1
votes

Consider the convolutional neural network (two convolutional layers):

class ConvNet(nn.Module):
    def __init__(self, num_classes=10):
        super(ConvNet, self).__init__()
        self.layer1 = nn.Sequential(
            nn.Conv2d(1, 16, kernel_size=5, stride=1, padding=2),
            nn.BatchNorm2d(16),
            nn.ReLU(),
            nn.MaxPool2d(kernel_size=2, stride=2))
        self.layer2 = nn.Sequential(
            nn.Conv2d(16, 32, kernel_size=5, stride=1, padding=2),
            nn.BatchNorm2d(32),
            nn.ReLU(),
            nn.MaxPool2d(kernel_size=2, stride=2))
        self.fc = nn.Linear(7*7*32, num_classes)

    def forward(self, x):
        out = self.layer1(x)
        out = self.layer2(out)
        out = out.reshape(out.size(0), -1)
        out = self.fc(out)
        return out

The fully connected layer fc is to have 7*7*32 inputs coming in. The above:

out = out.reshape(out.size(0), -1) leads to a tensor with size of (32, 49). This doesn't seem right as the dimensions of input for the dense layer is different. What am I missing here?

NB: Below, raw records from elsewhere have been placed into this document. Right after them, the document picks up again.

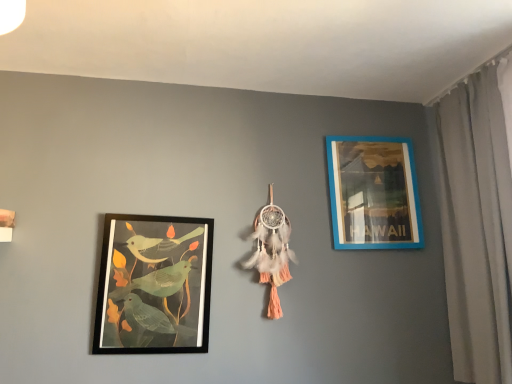
Locate an element on the screen. The height and width of the screenshot is (384, 512). white fabric curtain at right is located at coordinates (476, 227).

What is the approximate width of blue plastic picture frame at upper right, which appears as the first picture frame when viewed from the back?

blue plastic picture frame at upper right, which appears as the first picture frame when viewed from the back, is 1.79 inches in width.

Where is `blue plastic picture frame at upper right, the 2th picture frame positioned from the front`? This screenshot has height=384, width=512. blue plastic picture frame at upper right, the 2th picture frame positioned from the front is located at coordinates 373,193.

Where is `white fabric curtain at right`? The image size is (512, 384). white fabric curtain at right is located at coordinates (476, 227).

From the image's perspective, which object appears higher, blue plastic picture frame at upper right, the 2th picture frame positioned from the front, or white fabric curtain at right?

blue plastic picture frame at upper right, the 2th picture frame positioned from the front, is shown above in the image.

Looking at this image, from a real-world perspective, which object stands above the other?

blue plastic picture frame at upper right, which appears as the first picture frame when viewed from the back.

Considering the relative sizes of blue plastic picture frame at upper right, arranged as the first picture frame when viewed from the right, and white fabric curtain at right in the image provided, is blue plastic picture frame at upper right, arranged as the first picture frame when viewed from the right, taller than white fabric curtain at right?

No, blue plastic picture frame at upper right, arranged as the first picture frame when viewed from the right, is not taller than white fabric curtain at right.

Identify the location of picture frame lying above the white fabric curtain at right (from the image's perspective). (373, 193).

Can you confirm if white fabric curtain at right is smaller than blue plastic picture frame at upper right, the 2th picture frame positioned from the front?

Actually, white fabric curtain at right might be larger than blue plastic picture frame at upper right, the 2th picture frame positioned from the front.

In the scene shown: Is there a large distance between white fabric curtain at right and blue plastic picture frame at upper right, which is counted as the 2th picture frame, starting from the left?

Actually, white fabric curtain at right and blue plastic picture frame at upper right, which is counted as the 2th picture frame, starting from the left, are a little close together.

[Note that in Pytorch the input is in the following format: [N, C, W, H] so no. of channels comes before the width and height of image]

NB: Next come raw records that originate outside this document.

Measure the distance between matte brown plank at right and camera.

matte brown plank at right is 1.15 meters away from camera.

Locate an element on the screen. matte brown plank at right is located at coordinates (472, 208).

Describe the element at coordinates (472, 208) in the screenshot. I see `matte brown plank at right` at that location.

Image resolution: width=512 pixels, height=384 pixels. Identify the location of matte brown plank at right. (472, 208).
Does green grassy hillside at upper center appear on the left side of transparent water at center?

source: https://github.com/yunjey/pytorch-tutorial/blob/master/tutorials/02-intermediate/convolutional_neural_network/main.py#L35-L56

1

1 Answers

2
votes

If you look at the output of each layer you can easily understand what you are missing.

def forward(self, x):
    print ('input', x.size())
    out = self.layer1(x)
    print ('layer1-output', out.size())
    out = self.layer2(out)
    print ('layer2-output', out.size())
    out = out.reshape(out.size(0), -1)
    print ('reshape-output', out.size())
    out = self.fc(out)
    print ('Model-output', out.size())
    return out

test_input = torch.rand(4,1,28,28)
model(test_input)

OUTPUT:

('input', (4, 1, 28, 28))   
('layer1-output', (4, 16, 14, 14))  
('layer2-output', (4, 32, 7, 7))  
('reshape-output', (4, 1568))  
('Model-output', (4, 10))

Conv2d layer doesn't change the height and width of the tensor. only changes the channel of tensor because of stride and padding. MaxPool2d layer halves the height and width of the tensor.

inpt    = 4,1,28,28  
conv1_output = 4,16,28,28  
max_output   = 4,16,14,14  
conv2_output = 4,32,14,14  
max2_output  = 4,32,7,7  
reshapeutput = 4,1585 (32*7*7)  
fcn_output   = 4,10

N --> Input Size, F --> Filter Size, stride-> Stride Size, pdg-> Padding size

ConvTranspose2d;

OutputSize = N*stride + F - stride - pdg*2

Conv2d;

OutputSize = (N - F)/stride + 1 + pdg*2/stride [e.g. 32/3=10 it ignores after the comma]